The language of your browser (Note: usually the HTTP request will also contain a list of preferred languages for the page you request. However this list is user editable in the prefs of many browser, while JS can actually find out what the language translation your browser is using in the interface)
If your browser auto fills form fields (e.g. e-mail, username, etc.), JS can actually already read what your browser entered into the fields before you submitted the form (thus it can even read what your browser pre-filled there, even if you never submit the form at all).
A Java applet could also gather some information and transmit it, though there is not much information you wouldn't already get elsewhere. Since it's easy to get the IP of a visitor, it's possible to find out which online service he's using (looking up the IP at address services like IANA for USA or RIPE for Europe and so on) and there are services that translate IPs to country, so it's possible to find out where the user most likely is currently located.
Some additional info, that might be of interest:
Using the ip address, one can resolve the hostname, net provider / organization the IP belongs to, and rough geographic location.
Using the referer, the list of queries a specified client makes, and a reliable cookie mechanism, one can resolve the path the visitor makes (even clickthroughs to other sides, with AJAX and/or a forwarder page)
Using flash, with a combination of AJAX, the mouse location within the browsing window can be captured
The User Agent might contain information regarding operation system, installed .NET frameworks, and other curiosities
.NET framework versions are transmitted in IE, in the User Agent.
Flash can give you a list of fonts on the user's machine among other things. Javascript can send information when the mouse stops over an ad without clicking it. You can also get the window size, whether the site is open in a frame, if popups or specific plugins have been blocked, looking for Javascript features can tell if the user agent header is correct or faked...
If you're concerned about your personal security (I'm not sure if that's what you're really getting after, so my apologies if this is misguided), you can always use a Tor network. If you use Firefox, you can use Torbutton for one click enabling. It has the benefit (drawback, to some), of disabling Flash because it's otherwise impossible to protect against Flash information leaks.
You can usually determine which language the user speaks through the Accept-Language HTTP header.
You can determine whether certain applications and browser plugins are installed by looking at the Accept HTTP header.
Browser version/patchlevel and .NET framework version through the User-Agent HTTP header.

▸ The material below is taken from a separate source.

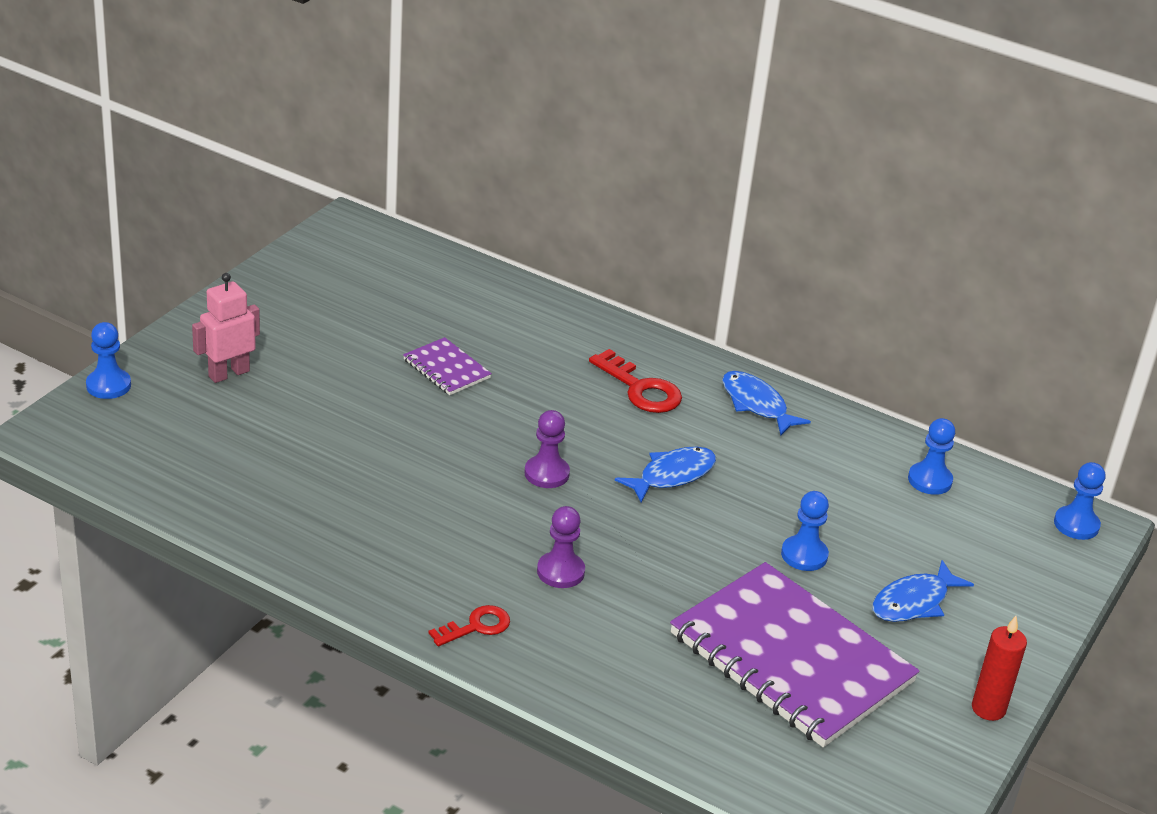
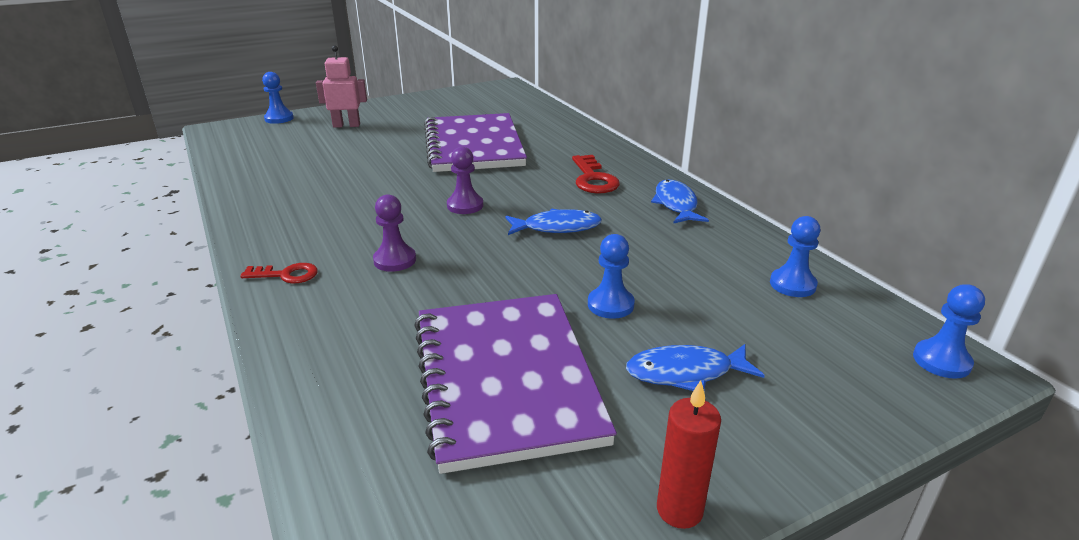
camera: 35 degrees right, 5 degrees down
purple notebook [403,337,492,395] -> purple notebook [424,113,527,172], size x2.31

Your ISP/Employer and geographical location through IP address.
Whether or not you have visited particular URLs through CSS and/or timing load events. If a particular website has user-specific URIs, this could disclose whether you are a certain user on that site or not.
Which fonts are available through measuring ems and/or Flash.
Screen resolution, window size, timezone through JavaScript.
Where you move your mouse and keystrokes through JavaScript. For instance, you can see what people type into text boxes even if they don't hit submit.
Many UserJS/Greasemonkey scripts leak information (e.g. if you filter out certain people, the sites it is configured for may be able to find out who).
Can the browser support JS
Can the browser support flash
Operating system platform
Screen resolution
Supports CSS
Supports tables
I need to dig up the link, but if the user is using IE, with common software titles installed, determining which ones are installed is possible.
As far as I know, it's possible to get clipboard data via javascript. Not sure how possible it is by default these days, but it was all the rage not long ago. I do believe IE still allows it.
People have a habit of leaving very important data in their clipboard, so this is pretty bad.
late to the party here, the website can also scan your ports, to find what software you are running!